▶ Aim
Retype each line of the data below word for word, but leave the pictures out.

(Image question records)
%%
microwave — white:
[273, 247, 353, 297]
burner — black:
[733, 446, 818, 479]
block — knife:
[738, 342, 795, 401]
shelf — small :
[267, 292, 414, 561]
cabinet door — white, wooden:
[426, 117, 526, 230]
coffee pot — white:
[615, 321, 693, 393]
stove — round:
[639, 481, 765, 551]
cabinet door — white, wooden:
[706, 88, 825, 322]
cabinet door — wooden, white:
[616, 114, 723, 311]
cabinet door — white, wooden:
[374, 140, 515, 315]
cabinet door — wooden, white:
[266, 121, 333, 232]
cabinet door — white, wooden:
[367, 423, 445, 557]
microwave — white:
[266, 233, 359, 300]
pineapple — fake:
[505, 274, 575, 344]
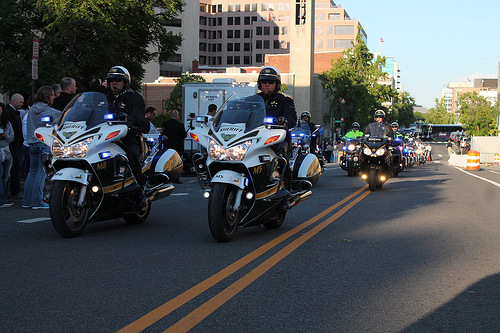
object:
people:
[21, 85, 63, 209]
%%
▶ Answer to this task
microwave — white:
[273, 247, 353, 297]
burner — black:
[733, 446, 818, 479]
block — knife:
[738, 342, 795, 401]
shelf — small :
[267, 292, 414, 561]
cabinet door — white, wooden:
[426, 117, 526, 230]
coffee pot — white:
[615, 321, 693, 393]
stove — round:
[639, 481, 765, 551]
cabinet door — white, wooden:
[706, 88, 825, 322]
cabinet door — wooden, white:
[616, 114, 723, 311]
cabinet door — white, wooden:
[374, 140, 515, 315]
cabinet door — wooden, white:
[266, 121, 333, 232]
cabinet door — white, wooden:
[367, 423, 445, 557]
microwave — white:
[266, 233, 359, 300]
pineapple — fake:
[505, 274, 575, 344]
object:
people:
[21, 85, 63, 209]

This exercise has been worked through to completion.